Eskişehir çok muazzam bir şehir oldu. Modern ve turizme uygun bir şehir oldu. Tabi nüfus arttı.  Bundan dolayı yeni yerleşim bölgeleri yapıldı.  Bu yerleşim bölgelerinin çok daha düzenli ve çok da planlı şekilde yapıldığını görüyorum.  Benim özel olarak söylemek istediğim Eskişehir‘le ilgili Eskişehir Valisi Erol Ayyıldız abiyi İzmir’den Valiliğinden tanıyorum.  İzmir’de İzmirlilere ve İzmir büyük şehrine çok büyük hizmetleri olmuştur. Eskişehir’e geldiği zaman da en çok sevinen insanlardan biri ben oldum. Çünkü muazzam bir çalışması var. Çok kere ziyaret ettim. İlk geldiğim zaman kendisini tebrik ettim. ‘Çok güzel bir şehre, doğduğumuz bir şehre geldiğiniz için başarılarınızın devamını temenni ediyorum’ dedim.  Samimi söylüyorum.  Eskişehir’e mutlaka çok çok iyi valilerimiz gelmiştir ama böyle bir valiyi Eskişehir halkının görmediğine inanıyorum.  Çünkü dört kapısı var valinin.  Dört kapısı da ağzına kadar açık. Ziyaret etmek için seremoniye gerek yok.  Herkesi en güzel şekilde ağırlıyor. Eskişehirli hemşerilerimize,  Eskişehir vatandaşına muazzam hizmet ediyor.  Allah ondan razı olsun.  Sizin derginiz nezdinde de kendisine çok teşekkür ederim.  Onunda ahirete göç etmiş dedesine atasına rahmet diliyorum.  Allah var etsin.  Her ilimize inşallah böyle idareciler böyle valiler nasip etsin. Merhum Selami Vardar ve Eskişehir Belediye başkanı iken alt yapıya muazzam yatırımlar yaptı, Eskişehir’in bugünlere gelmesinde çok emeği olan merhum Sebahattin Günday belediye başkanımla, Selami Vardar belediye başkanımıza anmadan geçemiyorum.

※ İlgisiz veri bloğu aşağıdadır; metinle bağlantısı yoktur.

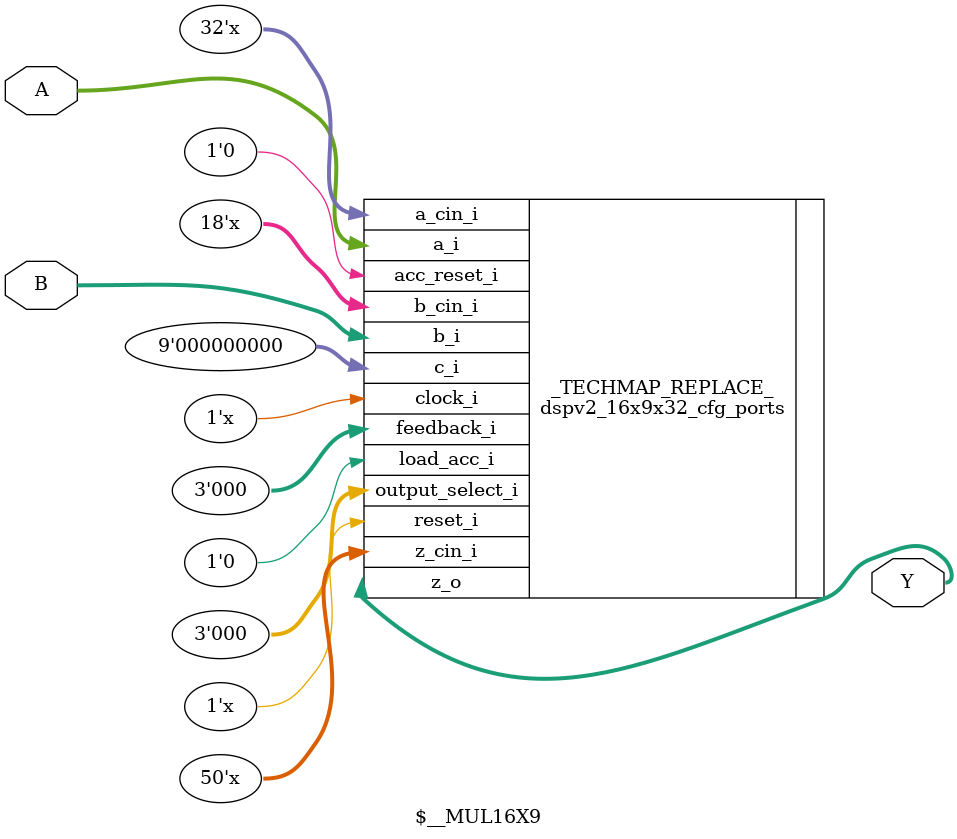
<source format=v>
module \$__MUL32X18 (input [31:0] A, input [17:0] B, output [49:0] Y);
    parameter A_SIGNED = 0;
    parameter B_SIGNED = 0;
    parameter A_WIDTH = 32;
    parameter B_WIDTH = 18;
    parameter Y_WIDTH = 50;

    dspv2_32x18x64_cfg_ports _TECHMAP_REPLACE_ (
        .a_i(A),
        .b_i(B),
        .c_i(18'd0),
        .z_o(Y),

        .clock_i(1'bx),
        .reset_i(1'bx),
        .acc_reset_i(1'b0),
        .feedback_i(3'd0),
        .load_acc_i(1'b0),
        .output_select_i(3'd0),
        .a_cin_i(32'dx),
        .b_cin_i(18'dx),
        .z_cin_i(50'dx),
/* TODO: connect to dummy wires?
        .a_cout_o(),
        .b_cout_o(),
        .z_cout_o(),
*/
    );
endmodule

module \$__MUL16X9 (input [15:0] A, input [8:0] B, output [24:0] Y);
    parameter A_SIGNED = 0;
    parameter B_SIGNED = 0;
    parameter A_WIDTH = 16;
    parameter B_WIDTH = 9;
    parameter Y_WIDTH = 25;

    dspv2_16x9x32_cfg_ports _TECHMAP_REPLACE_ (
        .a_i(A),
        .b_i(B),
        .c_i(9'd0),
        .z_o(Y),

        .clock_i(1'bx),
        .reset_i(1'bx),
        .acc_reset_i(1'b0),
        .feedback_i(3'd0),
        .load_acc_i(1'b0),
        .output_select_i(3'd0),
        .a_cin_i(32'dx),
        .b_cin_i(18'dx),
        .z_cin_i(50'dx),
/* TODO: connect to dummy wires?
        .a_cout_o(),
        .b_cout_o(),
        .z_cout_o(),
*/
    );
endmodule

</source>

Onların da yaptığı hizmetlerden dolayı bir Eskişehirli olarak teşekkür ediyorum.

Yılmaz Büyükerşen, Ahmet Ataç’ın yaptıkları projelerle ilgili düşünceleriniz neler?

Yılmaz Büyükerşen Yeni Kolejde öğretmenim.  Eşi Seyhan Büyükerşen de öğretmenimizdi.  Yılmaz Hoca güzel çalışmalar yapıyor. Başarılarının devamını temenni ederim.  Ahmet Ataç beyinde Eskişehir’in başta eğitim ve öğrenci yetiştirme konusunda teşviklerini görüyorum.  Başarılı buluyorum.  İki başkanın da başarılı olmasını diliyorum.

İleriki süreçte Eskişehir’e yatırımlar yapmayı düşünüyor musunuz?

Eskişehir’e zamanında çok yatırım yaptım. İstediğim sonuçları elde edemedim. Onun için şu anda Eskişehir ile ilgili ancak eğitim ve hastane konusunda desteyim olur.  Ticari açıdan şu anda Eskişehir’e bir yatırım düşünmüyorum.